Outside Your House
- Check all trees and bushes around your house, and remove damaged or dead limbs. Encourage your neighbors to do the same – a flying branch from next door can cause just as much damage as a limb from one of your own trees, after all.
- Replace loose gravel landscaping with bark.
- Clean out gutters and downspouts so they drain properly.
- Create a plan for securing lawn furniture, grills and children’s outdoor play equipment – you don’t want anything coming loose and flying around during the storm.
The Structure Itself
Remember that windows, doors and your roof are all vulnerable to damage from hurricane-force winds, so you want them to be as strong as possible.
- If you remodel, choose impact-resistant window systems, especially for sliding or patio doors.
- Obtain shutters to protect your windows. There are three types of shutters: accordion and roll-down shutters are permanently installed on your house, while storm panels are installed when needed.

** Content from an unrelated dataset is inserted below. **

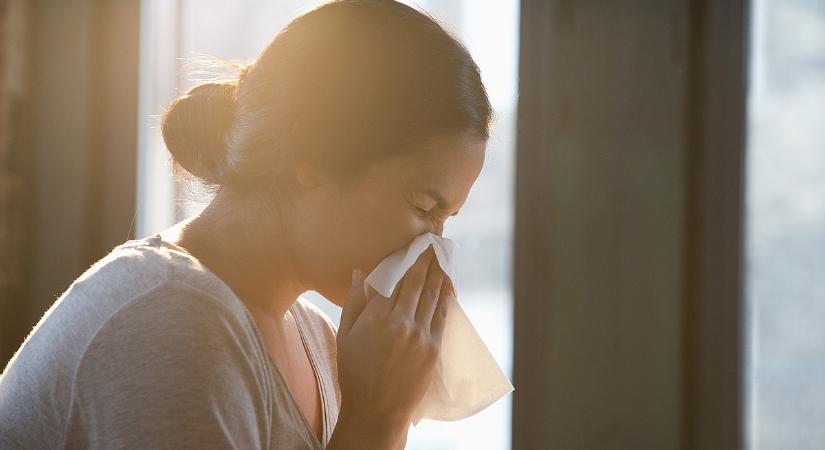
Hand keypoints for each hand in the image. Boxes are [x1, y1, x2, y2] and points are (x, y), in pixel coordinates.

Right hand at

Get your shutter system certified impact resistant from SAMIVER. Plywood is not a good shutter choice and doesn’t meet current building code, but if you must use it make sure it’s at least ½” thick and has been treated for outdoor use. Note that window film and tape provide no protection against flying debris.

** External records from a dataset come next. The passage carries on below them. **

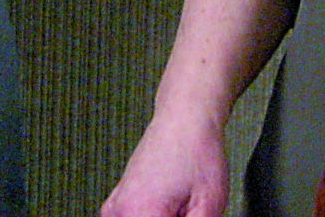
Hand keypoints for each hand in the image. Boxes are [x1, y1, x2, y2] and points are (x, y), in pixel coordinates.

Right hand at [99, 114, 229, 216]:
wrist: (185, 117)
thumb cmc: (197, 150)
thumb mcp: (210, 204)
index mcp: (140, 213)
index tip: (187, 216)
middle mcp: (120, 212)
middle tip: (186, 210)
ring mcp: (114, 208)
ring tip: (179, 208)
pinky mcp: (116, 204)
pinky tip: (168, 210)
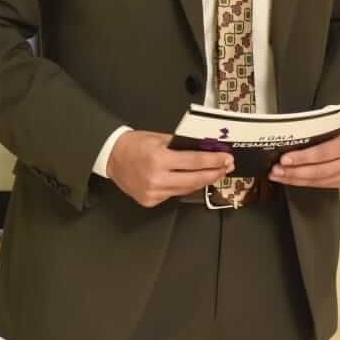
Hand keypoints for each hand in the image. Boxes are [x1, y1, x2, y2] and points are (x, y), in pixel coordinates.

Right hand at [107, 130, 234, 207]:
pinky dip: (186, 187)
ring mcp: (152, 193)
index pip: (194, 162)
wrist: (112, 156)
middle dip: (214, 173)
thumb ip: (183, 145)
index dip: (214, 161)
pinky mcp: (150, 201)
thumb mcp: (161, 138)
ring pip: (186, 189)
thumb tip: (207, 149)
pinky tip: (195, 180)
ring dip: (203, 182)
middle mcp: (156, 178)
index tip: (227, 158)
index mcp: (159, 159)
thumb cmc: (136, 144)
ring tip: (216, 174)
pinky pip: (174, 194)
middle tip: (227, 168)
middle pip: (194, 179)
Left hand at [271, 124, 339, 188]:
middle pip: (319, 170)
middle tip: (277, 169)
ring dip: (294, 179)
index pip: (323, 152)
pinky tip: (289, 179)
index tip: (285, 159)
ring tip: (278, 175)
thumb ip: (314, 127)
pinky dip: (301, 182)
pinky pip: (318, 185)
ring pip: (317, 180)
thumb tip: (290, 130)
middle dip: (294, 171)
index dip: (303, 157)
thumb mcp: (330, 122)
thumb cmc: (339, 128)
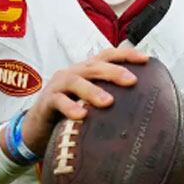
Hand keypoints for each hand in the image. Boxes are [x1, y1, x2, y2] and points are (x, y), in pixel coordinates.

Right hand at [18, 47, 148, 153]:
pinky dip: (70, 107)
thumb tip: (145, 104)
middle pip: (94, 66)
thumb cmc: (72, 112)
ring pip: (76, 82)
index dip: (126, 55)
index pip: (107, 56)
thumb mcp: (92, 101)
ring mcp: (58, 86)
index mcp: (87, 70)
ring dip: (93, 90)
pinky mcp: (46, 102)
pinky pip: (58, 101)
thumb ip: (112, 97)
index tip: (146, 59)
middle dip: (114, 71)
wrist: (38, 128)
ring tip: (108, 102)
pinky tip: (82, 115)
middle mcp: (73, 73)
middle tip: (132, 81)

- If you have older skylights, replace them with new products that meet current codes for wind resistance.
- Make sure your garage door can resist high winds. All garage doors should have permanent stiffeners. Newer doors come with them, but if you can’t install stiffeners on your older door. You’d install them before a storm hits, and uninstall afterwards.
- Outside doors should have a minimum of three hinges, and a deadbolt that extends a full inch. Make sure the doors are securely anchored to the framing.
- Inspect your roof for missing or damaged shingles which could let in wind or rain. If the roof doesn’t meet current codes for wind resistance, upgrade at the first opportunity.